TRANSLATED FROM OTHER LANGUAGES
by J. Madison Davis
Maria Angélica Bosco. Death Going Down. Translated from the Spanish by Lucy Greaves. Pushkin Vertigo.
Originally published in 1955, Death Going Down was translated for us through an Argentine government program and brings us Bosco’s first novel. The delight of this novel is in revisiting the Golden Age. It has all the traditional elements of a Christie or Van Dyne mystery and yet does not come across as a 1930s pastiche. Well under 200 pages, the novel begins with the discovery of a body in an apartment elevator and the police detective follows the clues through the apartment house and the secrets behind the potential motives in the variety of curious apartment dwellers. This is like a spoon of sorbet that restores your taste after the heavy entrées that so many books offer us today.
Pieter Aspe. The Fourth Figure. Translated from the Flemish by Brian Doyle. Open Road.
Flemish author Aspe lives in Bruges, Belgium and his Pieter Van In novels have sold, according to the book jacket, over a million copies in Europe and inspired a long-running television series. In this novel, Satanism becomes an element in a drug-dealing crew with the title suggesting all those occult “number title” books like The Ninth Configuration. The occult is not a big deal in this story, however, and it becomes your basic police procedural. A young reporter is embedded with Van In’s investigation and she also slightly suggests Lisbeth Salander without becoming a major part of the story, either. All in all, it is well put together, translated into comfortable English, a good quick read.
Tetsuya Honda. The Silent Dead. Translated from the Japanese by Giles Murray. Minotaur.
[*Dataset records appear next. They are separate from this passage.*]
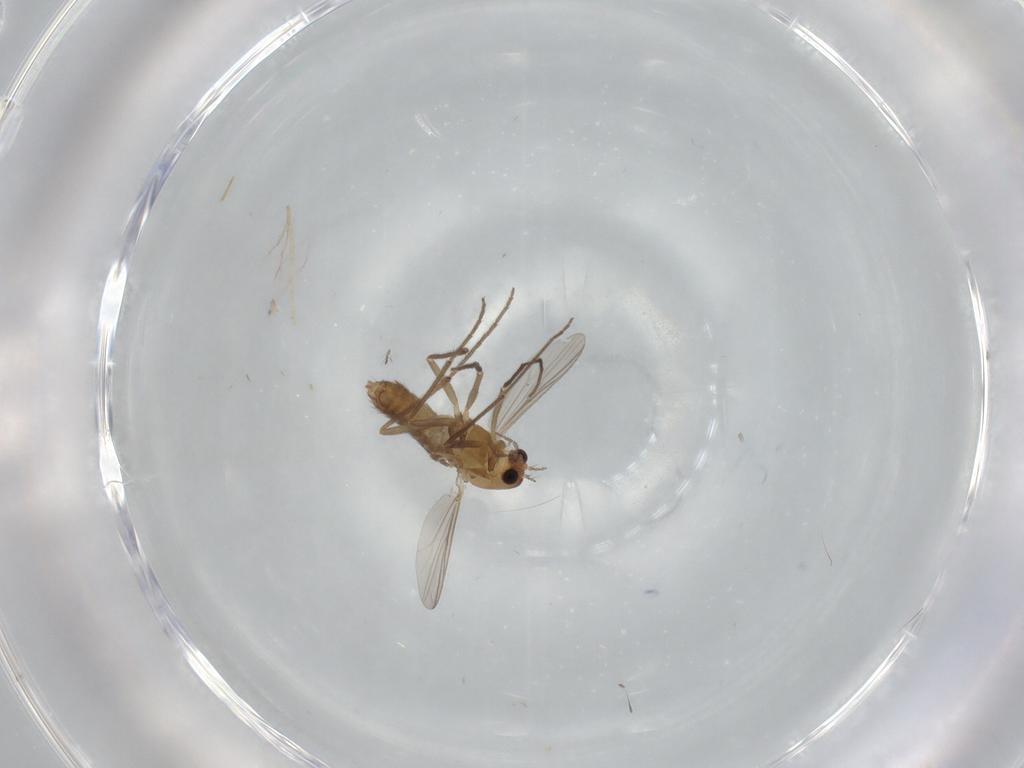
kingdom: Animalia
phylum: Arthropoda
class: Insecta
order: Diptera
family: Chironomidae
Japanese authors got into the mystery story fairly early and achieved a distinct mastery that evolved beyond imitating their English and French exemplars. Honda is one of the most popular Japanese authors, and his Reiko Himekawa series has sold millions of copies and inspired many television and film adaptations. Reiko is a young detective, the only woman in the homicide squad, which has a variety of characters for digressive interactions. Irritating her supervisors, she connects a couple of seemingly unconnected murders, predicting where other bodies may be found and it all leads up to a thrilling confrontation with the serial killer. The novel is deftly written and well translated. Everything is where it belongs. Like an episode of Law and Order: SVU, it is entertaining and works like a fine clock, chiming at exactly the correct moments without really startling you.
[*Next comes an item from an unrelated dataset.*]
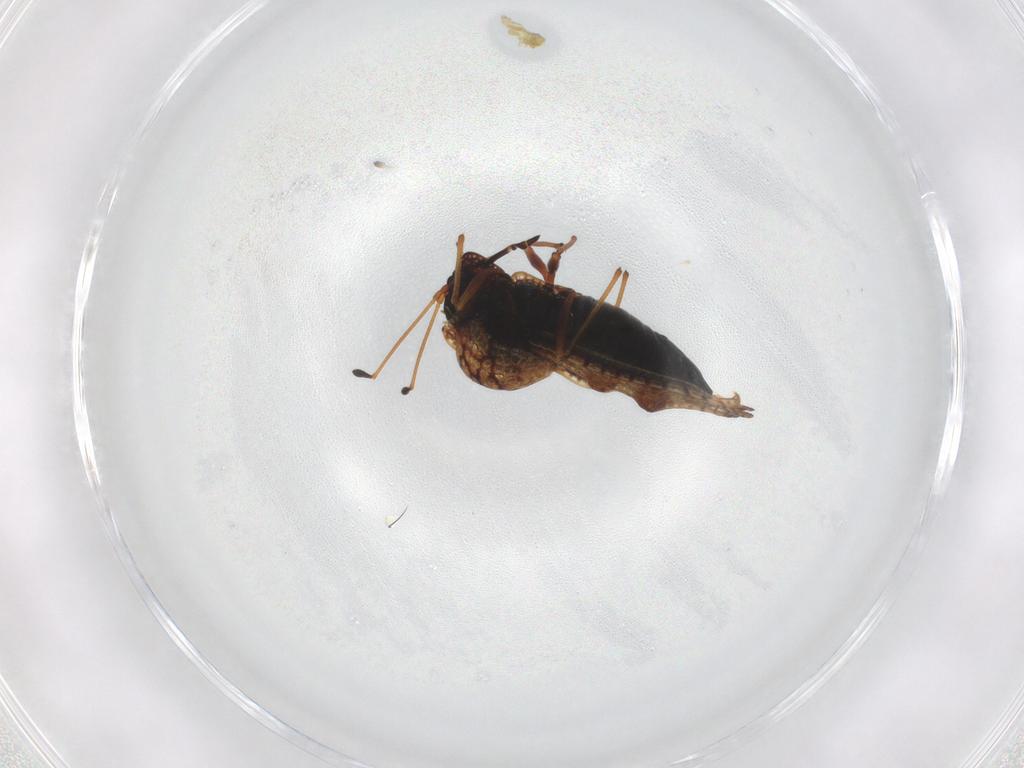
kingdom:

Junichiro Tanizaki. Devils in Daylight. Translated from the Japanese by J. Keith Vincent. New Directions.
Tanizaki is considered maybe the greatest Japanese author and wouldn’t usually be called a crime writer, even though he was heavily influenced by Poe and many of his stories revolve around crime. This one (originally published in 1918) is perversely erotic, like many of his best stories, and in an unusual way follows the pattern and atmosphere of an old-fashioned amateur detective story, without becoming predictable. The main character is a writer whose friend interrupts his work to present him with a curious mystery that leads to a murder. As with some of Poe’s stories, this novelette balances on a knife-edge between horror and mystery. There is direct reference to “The Gold Bug” (and in the translators borrowing of some Poe phrasing) as the characters try to interpret coded messages, but the atmosphere of the journey through the foggy alleys of Tokyo screams “The Cask of Amontillado.” The translator’s note also points out the influence of Lady Murasaki, but make no mistake, Tanizaki takes all of his influences and makes them entirely his own.
Andrée A. Michaud. Boundary: The Last Summer. Translated from the French by Donald Winkler. Biblioasis.
We commonly praise a crime novel by calling it a “pageturner,” but there is a different kind of excellence in which each page is filled with subtle pleasures. To hurry through them misses the point. This is one of those rare novels, rich in character and detail, evoking a place made iconic by the author’s sensitive depiction of it. The story takes place in an area just inside Québec near the U.S. border where outsiders keep summer cabins and locals struggle through the year. Three prepubescent girls are enjoying what is likely their last innocent summer when one of them is murdered gruesomely in the woods. The novel is mostly about the effect this horror has on a number of characters, including the local constable. The area called “The Boundary” takes on the symbolism of the border between innocence and sexuality, between knowing the world as a place of wondrous days and learning how dark is the night. Boundary is a haunting, beautiful, and utterly unforgettable novel.
© 2017, used by permission
J. Madison Davis is the president of IACW’s North American branch, an author, and a Contributing Editor at World Literature Today.